How should the skeptic look at the social sciences? How are they like the natural sciences? How are they different?
The natural sciences, such as physics, chemistry, biology and medicine, have been colloquially termed the "hard" sciences, as they are perceived as being more scientific, rigid and accurate. The social sciences, such as anthropology, archaeology, history, sociology, economics and political science, may use methods resembling those of the natural sciences (quantitative techniques) as tools for understanding society and they may use social critique or symbolic interpretation as well (qualitative techniques). Thus, the social sciences have been colloquially termed the "soft" sciences, as they are perceived as being less scientific, rigid and accurate.
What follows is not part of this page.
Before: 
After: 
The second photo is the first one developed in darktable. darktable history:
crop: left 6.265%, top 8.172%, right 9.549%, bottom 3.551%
From an analysis of the differences in acceptance of results from these two broad branches of science, a case can be made that there is a greater consensus of expert opinion regarding the issues addressed by the natural sciences as compared to the amount of consensus within the social sciences.
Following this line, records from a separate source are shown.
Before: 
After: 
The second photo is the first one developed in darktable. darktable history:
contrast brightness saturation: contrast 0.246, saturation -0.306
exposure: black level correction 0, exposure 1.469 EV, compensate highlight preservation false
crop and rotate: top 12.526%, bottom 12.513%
What does the above mean? The less scientifically "hard" the field of study, the greater the chance of a difference of opinion and, thus, the greater the chance that non-evidence based ideology will play a role. Thus, it is reasonable to conclude that an individual with an economic or political point of view, for example, would be wise to avoid being too dogmatic, rigid and/or extreme in that view.
It is this blogger's opinion that society would be more peaceful and respectful if individuals would take the above to heart and be more skeptical about their certainty in the areas addressed by the social sciences. Humility, which includes self-understanding and awareness, openness, and perspective taking, can be a virtue.